Worship as Higher Politics - Christianity Today Magazine

George W. Bush is not Lord. The Declaration of Independence is not an infallible guide to Christian faith and practice. Nor is the U.S. Constitution, nor the U.N. Universal Declaration on Human Rights. "Original intent" of America's founders is not the hermeneutical key that will guarantee national righteousness. The American flag is not the Cross. The Pledge of Allegiance is not the Creed. "God Bless America" is not the Doxology.

Sometimes one needs to state the obvious—especially at times when it's less and less obvious.
and comments from Slactivist on the item above:
Coming from the reserved elder statesmen of CT's editorial board, that's pretty much a smackdown.

Most interesting here is their critique of the blossoming cult of "original intent" among parachurch leaders of the religious right. At the FRC's "Justice Sunday" event this spring, a bevy of clergy and religious leaders, including Perkins and Kennedy, railed against any judge who dared speak of a "living Constitution."

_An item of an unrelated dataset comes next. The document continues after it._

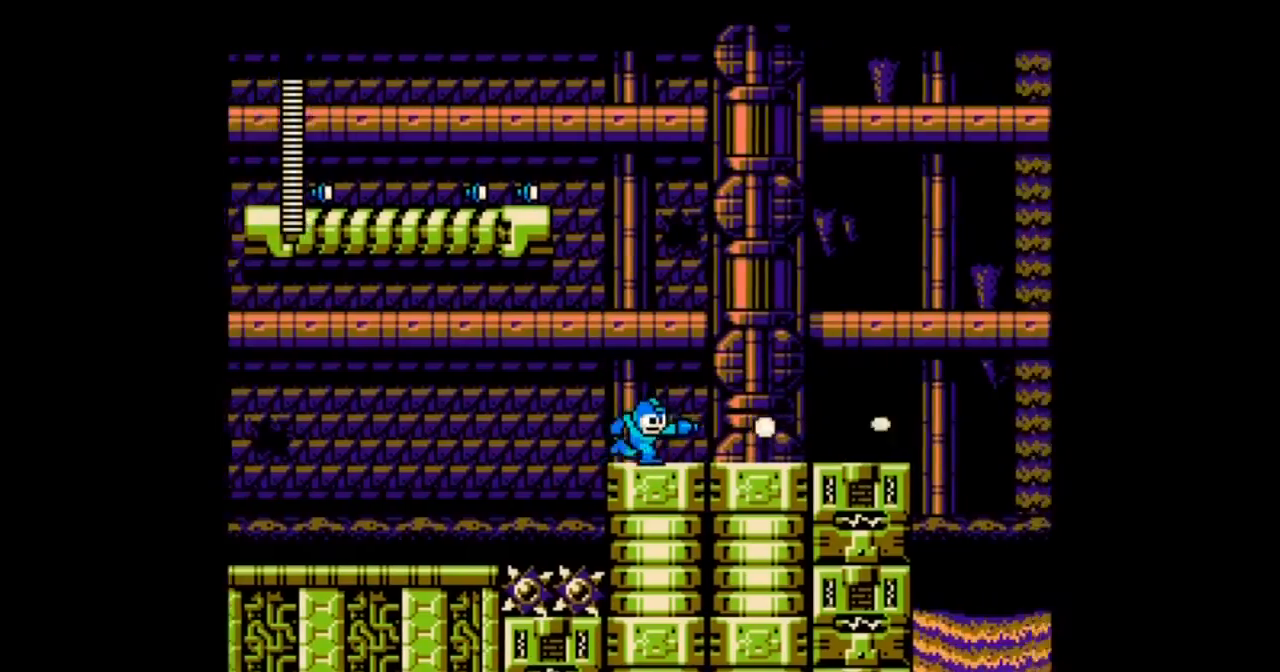
{"buttons": ["DPAD_RIGHT"], "events": [[100, "B", "down"], [400, "B", "up"], [434, "DPAD_DOWN", "up"]]}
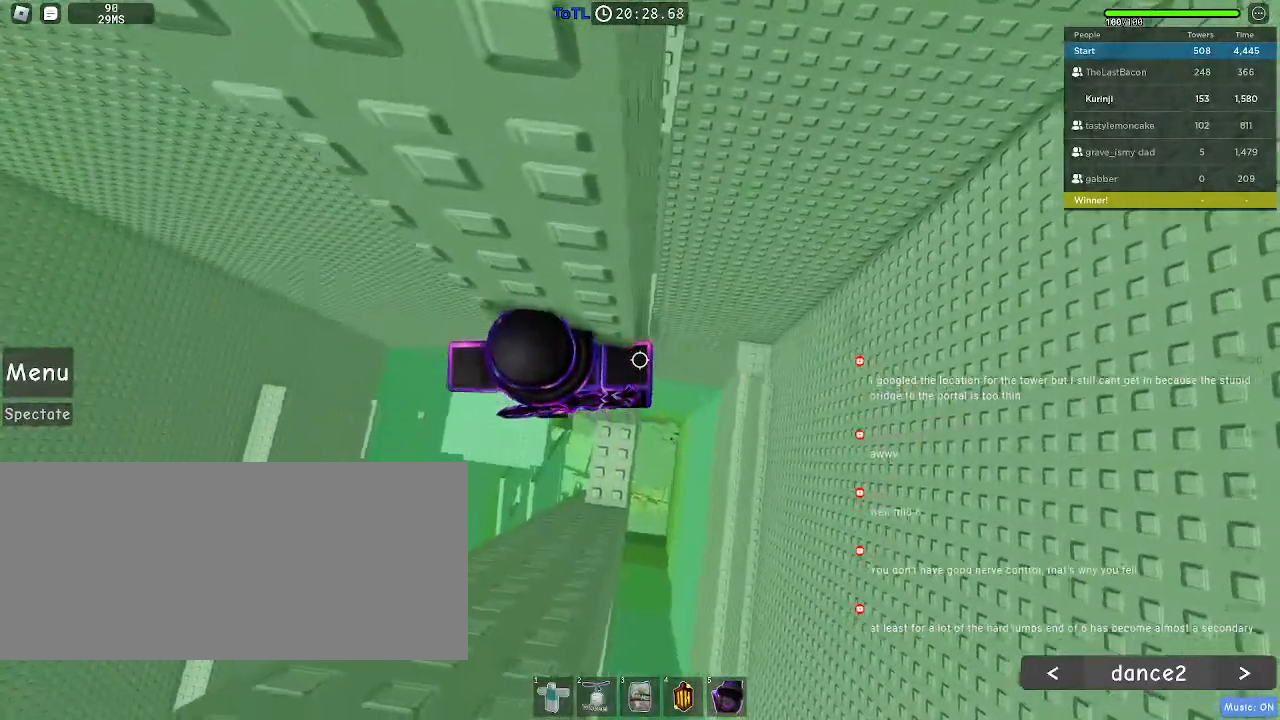
Gameplay with keyboard and mouse; each line is a JSON object with the keys and mouse buttons held at the frame after it. "events" lists presses ("down") and releases ("up") of "a", "ctrl", "d", "e", "f", "q", "r", "s", "shift", "space", "tab", "w", "mouse_left", "mouse_wheel", "mouse_right", "mouse_mb4" and "mouse_mb5" between this image and that frame as [ms after this image, input, new state], when the widget could be followed in between. "mouse_left", "mouse_wheel", "mouse_right", "mouse_mb4", "mouse_mb5" = the "left", "wheel", "right", "mb4", "mb5" buttons of the "mouse" list. No other keys are recorded. "wheel" means that the mouse wheel is clicked or scrolled. Mouse movement is not recorded.
{"keys": ["shift"], "mouse": ["right"], "events": [[50, "w", "up"], [167, "w", "down"], [200, "w", "up"], [434, "shift", "down"], [484, "mouse_right", "down"]]}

As an example of the kind of jurisprudence they find anathema, they held up the recent Supreme Court ruling barring the execution of the developmentally disabled. That decision was based, in part, on evolving community standards, and that idea -- the evolution, or progress, or development of moral understanding -- is what these religious leaders find dangerous and terrifying. From their perspective, community standards have been devolving ever since Mt. Sinai. The idea that the Constitution, or any revered text, might be read differently over time due to evolving community standards is the very idea these folks have been fighting against for the past century.

This is simply a continuation in a new arena of the fundamentalist/modernist controversy of the early 20th century. The fundamentalist "battle for the Bible" has escalated to include the battle over another sacred text: the U.S. Constitution. The terms of this battle are exactly the same. So too is the underlying motivation. It's all about control.

A "living Constitution" threatens that control as surely as the living word of the Bible. Neither text can be allowed to be "living." They must both be killed and carefully dissected to be understood properly. They must be fixed to the lepidopterist's board and carefully catalogued. A butterfly in flight -- a living creature free and wild -- cannot be pinned down, cannot be studied, cannot be understood. Cannot be controlled.